Since I am learning, I start with a copy of the README's example script (adding a call to fab.nodejs which seems to be required):
fab = require( "../" );

require( "http" ).createServer( fab

( fab.nodejs )

( /^\/hello/ )

( fab.tmpl, "Hello, <%= this[ 0 ] %>!" )

( /^\/(\w+)$/ )
( fab.capture )
( [ "world" ] )

( 404 )

).listen( 0xFAB );
I start the script, then access the /hello resource to find:
cstrom@whitefall:~/repos/fab$ curl localhost:4011/hello
Hello, world!
So far so good. Now I'd like to pull the output of http://localhost:5984/_all_dbs if a request goes into the /all_dbs resource.
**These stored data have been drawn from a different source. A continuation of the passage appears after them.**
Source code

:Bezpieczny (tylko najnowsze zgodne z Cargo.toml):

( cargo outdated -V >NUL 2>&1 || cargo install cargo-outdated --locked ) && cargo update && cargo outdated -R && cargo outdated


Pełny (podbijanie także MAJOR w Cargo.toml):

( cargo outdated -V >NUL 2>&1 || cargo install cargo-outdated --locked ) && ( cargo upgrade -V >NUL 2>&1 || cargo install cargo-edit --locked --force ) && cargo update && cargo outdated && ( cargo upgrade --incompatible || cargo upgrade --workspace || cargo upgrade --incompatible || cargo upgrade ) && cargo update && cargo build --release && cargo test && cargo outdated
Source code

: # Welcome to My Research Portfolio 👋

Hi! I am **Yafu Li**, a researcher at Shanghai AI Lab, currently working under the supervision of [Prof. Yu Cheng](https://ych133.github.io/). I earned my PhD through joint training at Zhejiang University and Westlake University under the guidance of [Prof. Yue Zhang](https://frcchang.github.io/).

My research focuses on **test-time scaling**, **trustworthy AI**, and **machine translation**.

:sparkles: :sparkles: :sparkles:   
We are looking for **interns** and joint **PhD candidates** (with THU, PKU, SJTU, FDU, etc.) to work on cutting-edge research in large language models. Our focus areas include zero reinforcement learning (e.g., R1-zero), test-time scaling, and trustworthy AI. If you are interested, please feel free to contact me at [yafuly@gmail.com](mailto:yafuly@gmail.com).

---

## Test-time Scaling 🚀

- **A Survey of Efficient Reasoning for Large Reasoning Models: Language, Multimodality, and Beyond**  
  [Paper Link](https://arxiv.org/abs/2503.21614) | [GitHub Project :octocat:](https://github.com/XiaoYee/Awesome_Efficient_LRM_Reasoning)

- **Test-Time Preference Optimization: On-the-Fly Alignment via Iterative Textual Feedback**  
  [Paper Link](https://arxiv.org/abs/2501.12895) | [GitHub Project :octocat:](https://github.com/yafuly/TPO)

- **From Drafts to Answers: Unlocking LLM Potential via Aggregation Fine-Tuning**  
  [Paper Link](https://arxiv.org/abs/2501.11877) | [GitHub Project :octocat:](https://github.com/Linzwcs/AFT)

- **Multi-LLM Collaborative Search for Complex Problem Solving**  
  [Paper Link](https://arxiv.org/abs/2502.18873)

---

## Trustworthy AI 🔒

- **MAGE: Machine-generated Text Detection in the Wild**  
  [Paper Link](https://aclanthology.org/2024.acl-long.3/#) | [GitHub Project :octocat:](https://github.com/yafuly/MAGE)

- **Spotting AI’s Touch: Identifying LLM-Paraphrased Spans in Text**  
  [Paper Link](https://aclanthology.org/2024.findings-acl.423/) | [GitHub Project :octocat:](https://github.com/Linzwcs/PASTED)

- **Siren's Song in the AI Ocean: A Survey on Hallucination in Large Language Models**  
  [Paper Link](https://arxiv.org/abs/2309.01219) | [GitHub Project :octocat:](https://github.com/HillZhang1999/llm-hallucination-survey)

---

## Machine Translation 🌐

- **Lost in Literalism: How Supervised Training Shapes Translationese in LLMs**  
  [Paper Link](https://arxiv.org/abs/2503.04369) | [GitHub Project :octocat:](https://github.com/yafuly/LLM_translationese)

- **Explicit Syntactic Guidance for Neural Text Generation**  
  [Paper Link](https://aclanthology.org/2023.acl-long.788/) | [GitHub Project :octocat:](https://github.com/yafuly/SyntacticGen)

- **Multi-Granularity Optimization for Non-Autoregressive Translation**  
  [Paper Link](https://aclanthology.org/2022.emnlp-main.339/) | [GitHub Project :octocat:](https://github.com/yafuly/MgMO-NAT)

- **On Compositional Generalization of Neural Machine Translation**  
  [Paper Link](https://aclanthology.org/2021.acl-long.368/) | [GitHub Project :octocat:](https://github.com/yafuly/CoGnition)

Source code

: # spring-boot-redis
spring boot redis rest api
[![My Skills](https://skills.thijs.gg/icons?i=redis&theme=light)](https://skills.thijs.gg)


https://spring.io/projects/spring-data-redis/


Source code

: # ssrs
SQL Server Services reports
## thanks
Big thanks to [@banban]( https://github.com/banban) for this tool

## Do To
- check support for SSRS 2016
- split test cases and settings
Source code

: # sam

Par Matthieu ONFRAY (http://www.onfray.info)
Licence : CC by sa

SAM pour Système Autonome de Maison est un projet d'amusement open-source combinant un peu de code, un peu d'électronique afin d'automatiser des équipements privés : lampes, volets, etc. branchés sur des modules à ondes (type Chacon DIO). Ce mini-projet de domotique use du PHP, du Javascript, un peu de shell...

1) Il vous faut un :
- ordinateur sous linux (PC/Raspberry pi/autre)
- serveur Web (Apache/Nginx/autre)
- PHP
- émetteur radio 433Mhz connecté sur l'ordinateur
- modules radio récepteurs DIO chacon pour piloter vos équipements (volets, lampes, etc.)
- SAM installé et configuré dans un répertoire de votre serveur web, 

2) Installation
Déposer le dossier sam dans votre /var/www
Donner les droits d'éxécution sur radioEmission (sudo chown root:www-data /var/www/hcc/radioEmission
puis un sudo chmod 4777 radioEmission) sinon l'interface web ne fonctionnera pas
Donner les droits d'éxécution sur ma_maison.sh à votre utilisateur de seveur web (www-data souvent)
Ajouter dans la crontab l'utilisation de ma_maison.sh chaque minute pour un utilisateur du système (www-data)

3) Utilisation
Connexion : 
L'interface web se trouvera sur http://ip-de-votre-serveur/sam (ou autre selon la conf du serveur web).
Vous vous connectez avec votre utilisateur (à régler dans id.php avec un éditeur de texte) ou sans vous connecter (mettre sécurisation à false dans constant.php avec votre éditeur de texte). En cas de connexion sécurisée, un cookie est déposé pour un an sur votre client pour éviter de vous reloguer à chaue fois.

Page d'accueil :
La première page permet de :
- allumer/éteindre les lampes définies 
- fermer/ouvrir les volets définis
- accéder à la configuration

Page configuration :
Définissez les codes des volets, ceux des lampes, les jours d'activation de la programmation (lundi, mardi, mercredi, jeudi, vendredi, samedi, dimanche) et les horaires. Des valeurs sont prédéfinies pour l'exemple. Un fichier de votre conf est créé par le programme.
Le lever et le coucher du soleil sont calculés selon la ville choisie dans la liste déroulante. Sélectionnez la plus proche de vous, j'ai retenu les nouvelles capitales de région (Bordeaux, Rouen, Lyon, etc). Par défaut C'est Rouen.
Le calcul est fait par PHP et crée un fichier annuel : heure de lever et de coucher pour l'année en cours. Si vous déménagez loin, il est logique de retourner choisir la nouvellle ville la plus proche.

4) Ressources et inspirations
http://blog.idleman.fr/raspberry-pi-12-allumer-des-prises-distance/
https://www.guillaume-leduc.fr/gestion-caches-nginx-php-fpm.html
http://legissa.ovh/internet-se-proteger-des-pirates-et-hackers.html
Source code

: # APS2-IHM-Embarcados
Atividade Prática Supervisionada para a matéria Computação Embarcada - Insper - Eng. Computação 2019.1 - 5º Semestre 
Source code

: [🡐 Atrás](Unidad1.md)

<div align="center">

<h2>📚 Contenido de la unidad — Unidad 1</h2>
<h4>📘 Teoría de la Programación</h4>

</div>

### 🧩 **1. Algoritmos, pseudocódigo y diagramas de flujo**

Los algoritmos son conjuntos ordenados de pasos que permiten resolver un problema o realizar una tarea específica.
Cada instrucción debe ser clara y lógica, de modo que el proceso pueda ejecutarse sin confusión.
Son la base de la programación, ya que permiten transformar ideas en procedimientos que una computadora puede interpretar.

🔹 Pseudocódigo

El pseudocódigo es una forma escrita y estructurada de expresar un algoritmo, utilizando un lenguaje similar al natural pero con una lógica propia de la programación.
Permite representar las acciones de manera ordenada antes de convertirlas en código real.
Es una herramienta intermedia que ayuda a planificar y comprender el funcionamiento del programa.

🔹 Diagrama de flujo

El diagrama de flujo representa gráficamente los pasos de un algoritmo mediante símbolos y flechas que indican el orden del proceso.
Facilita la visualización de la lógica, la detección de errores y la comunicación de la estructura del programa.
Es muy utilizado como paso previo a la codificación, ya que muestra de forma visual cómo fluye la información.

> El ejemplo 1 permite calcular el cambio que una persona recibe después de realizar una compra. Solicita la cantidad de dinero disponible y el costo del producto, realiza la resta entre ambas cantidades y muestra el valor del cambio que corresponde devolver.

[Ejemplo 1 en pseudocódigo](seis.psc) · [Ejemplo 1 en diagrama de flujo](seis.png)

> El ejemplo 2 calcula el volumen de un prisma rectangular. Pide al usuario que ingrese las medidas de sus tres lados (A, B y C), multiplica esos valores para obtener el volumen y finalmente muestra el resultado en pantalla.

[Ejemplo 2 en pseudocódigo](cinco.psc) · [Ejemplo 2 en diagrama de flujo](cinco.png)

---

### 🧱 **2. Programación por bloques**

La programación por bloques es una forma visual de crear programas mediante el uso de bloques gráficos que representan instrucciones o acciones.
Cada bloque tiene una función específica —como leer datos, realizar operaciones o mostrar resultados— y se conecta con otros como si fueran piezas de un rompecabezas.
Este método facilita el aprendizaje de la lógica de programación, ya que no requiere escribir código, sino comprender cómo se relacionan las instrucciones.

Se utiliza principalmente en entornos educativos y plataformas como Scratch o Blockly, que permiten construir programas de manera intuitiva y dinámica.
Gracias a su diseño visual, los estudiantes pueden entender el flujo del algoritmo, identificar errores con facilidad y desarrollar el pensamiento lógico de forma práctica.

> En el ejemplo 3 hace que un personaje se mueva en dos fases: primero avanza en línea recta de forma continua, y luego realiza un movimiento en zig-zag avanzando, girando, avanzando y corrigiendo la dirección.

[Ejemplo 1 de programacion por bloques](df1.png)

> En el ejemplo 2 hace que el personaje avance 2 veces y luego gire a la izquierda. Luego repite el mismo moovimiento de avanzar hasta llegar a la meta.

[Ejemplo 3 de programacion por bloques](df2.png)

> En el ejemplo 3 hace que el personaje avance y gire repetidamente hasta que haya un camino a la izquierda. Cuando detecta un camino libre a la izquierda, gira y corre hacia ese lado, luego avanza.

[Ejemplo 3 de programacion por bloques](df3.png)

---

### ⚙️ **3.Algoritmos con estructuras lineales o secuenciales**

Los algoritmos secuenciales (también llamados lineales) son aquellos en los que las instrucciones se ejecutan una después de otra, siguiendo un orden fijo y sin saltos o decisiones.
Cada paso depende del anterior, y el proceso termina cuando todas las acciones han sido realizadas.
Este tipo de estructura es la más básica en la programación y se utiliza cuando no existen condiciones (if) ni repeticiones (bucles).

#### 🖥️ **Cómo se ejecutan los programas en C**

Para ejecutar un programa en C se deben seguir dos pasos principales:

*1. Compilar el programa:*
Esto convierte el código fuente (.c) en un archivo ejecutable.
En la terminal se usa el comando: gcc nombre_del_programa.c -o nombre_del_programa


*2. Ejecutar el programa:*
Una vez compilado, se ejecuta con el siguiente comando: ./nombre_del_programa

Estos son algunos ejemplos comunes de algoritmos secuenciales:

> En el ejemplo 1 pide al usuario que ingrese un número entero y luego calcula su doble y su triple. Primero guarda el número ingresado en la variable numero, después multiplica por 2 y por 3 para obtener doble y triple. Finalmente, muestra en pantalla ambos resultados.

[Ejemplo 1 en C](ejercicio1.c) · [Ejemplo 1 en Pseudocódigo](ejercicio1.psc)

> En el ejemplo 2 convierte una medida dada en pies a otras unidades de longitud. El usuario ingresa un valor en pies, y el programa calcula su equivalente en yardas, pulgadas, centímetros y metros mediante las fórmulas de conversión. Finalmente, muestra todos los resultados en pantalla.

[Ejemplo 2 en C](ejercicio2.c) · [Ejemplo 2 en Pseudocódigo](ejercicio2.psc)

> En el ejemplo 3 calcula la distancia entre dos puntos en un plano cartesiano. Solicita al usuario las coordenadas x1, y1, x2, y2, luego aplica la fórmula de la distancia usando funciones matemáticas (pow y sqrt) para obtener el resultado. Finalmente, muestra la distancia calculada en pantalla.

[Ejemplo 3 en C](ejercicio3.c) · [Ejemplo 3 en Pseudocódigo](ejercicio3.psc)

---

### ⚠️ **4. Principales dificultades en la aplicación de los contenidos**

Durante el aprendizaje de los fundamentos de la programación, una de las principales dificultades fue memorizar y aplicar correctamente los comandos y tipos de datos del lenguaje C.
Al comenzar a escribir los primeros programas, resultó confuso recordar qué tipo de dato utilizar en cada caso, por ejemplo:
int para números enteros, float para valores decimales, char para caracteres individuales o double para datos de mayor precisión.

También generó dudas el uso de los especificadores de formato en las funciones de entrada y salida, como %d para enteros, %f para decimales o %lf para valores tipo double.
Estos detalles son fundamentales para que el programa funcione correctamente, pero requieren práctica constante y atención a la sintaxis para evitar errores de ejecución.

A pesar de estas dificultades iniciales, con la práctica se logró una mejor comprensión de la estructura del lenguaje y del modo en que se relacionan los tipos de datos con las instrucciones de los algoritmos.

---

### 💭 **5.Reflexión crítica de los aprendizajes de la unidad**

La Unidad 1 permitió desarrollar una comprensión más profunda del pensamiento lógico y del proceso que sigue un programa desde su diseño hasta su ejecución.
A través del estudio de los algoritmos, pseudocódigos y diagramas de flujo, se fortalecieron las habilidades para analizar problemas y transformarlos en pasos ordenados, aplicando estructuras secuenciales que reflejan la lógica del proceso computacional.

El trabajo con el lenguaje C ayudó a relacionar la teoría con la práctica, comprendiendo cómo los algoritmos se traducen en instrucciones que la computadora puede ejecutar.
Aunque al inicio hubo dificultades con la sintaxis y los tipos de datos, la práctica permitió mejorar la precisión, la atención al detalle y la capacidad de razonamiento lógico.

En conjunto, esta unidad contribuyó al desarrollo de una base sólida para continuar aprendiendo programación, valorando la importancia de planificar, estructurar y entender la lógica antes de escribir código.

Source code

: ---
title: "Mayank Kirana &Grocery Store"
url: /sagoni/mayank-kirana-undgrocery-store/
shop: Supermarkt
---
The fab.nodejs.http method looks like the ticket:
fab = require( "../" );

require( "http" ).createServer( fab

( fab.nodejs )

( /^\/all_dbs/ )

( fab.nodejs.http("http://localhost:5984/_all_dbs") )

( /^\/hello/ )

( fab.tmpl, "Hello, <%= this[ 0 ] %>!" )

( /^\/(\w+)$/ )
( fab.capture )
( [ "world" ] )

( 404 )

).listen( 0xFAB );
Unfortunately, when I access the /all_dbs resource, I get:
cstrom@whitefall:~/repos/fab$ node ./play/all_dbs.js
Warning: ClientRequest.prototype.close has been renamed to end()
ReferenceError: back is not defined
at ClientRequest.<anonymous> (/home/cstrom/repos/fab/index.js:316:32)
at HTTPParser.onIncoming (http:650:20)
at HTTPParser.onHeadersComplete (http:84:14)
at Client.ondata (http:601:30)
at IOWatcher.callback (net:307:31)
at node.js:748:9

I am using an up-to-date node.js:
cstrom@whitefall:~/repos/fab$ node --version
Not knowing what else to do, I remove the back() listener from the index.js file of fab.js:
          .addListener( "response", function( response ) {
status: response.statusCode,
headers: response.headers

.addListener( "data", function( chunk ) {
out({ body: chunk });
.addListener( "end", out )
.setBodyEncoding( "utf8" );
With that gone, after a restart, I obtain the expected results from the /all_dbs resource:
cstrom@whitefall:~/repos/fab$ curl localhost:4011/all_dbs
Nice. There is certainly a lot going on here that I do not understand and I know that I am only scratching the surface of fab.js. Still, I feel like I am off to a reasonable start.

Day #80


  1. You really need to read through Jed's jsconf presentation slides here:

    I'm just blown away by what he has come up with.

  2. Awesome!

    Man that really would have helped last night, but something to read today before I try again :)

  3. Hey Chris,

    It looks like fab.nodejs.http had a misnamed downstream app name. 'back' was supposed to be 'out'. I fixed this in HEAD, so feel free to pull.

    The API for fab.nodejs.http will probably change (to more match fab.nodejs.fs), from unary to binary, where all the information about the HTTP call to make is provided by the upstream app.

    Let me know if you have any questions, okay?

  4. Jed,

    Great thanks! I had the feeling that there was something wrong with the 'back', but I'm still pretty raw with node.js, let alone fab.js.

    Good to know about the fab.nodejs.http change. I still need to get a grasp on upstream/downstream and unary/binary/ternary, so I doubt I'll be basing anything significant on it just yet. Still, you never know :)

    Thanks for the very interesting framework and for taking time to lend a few pointers!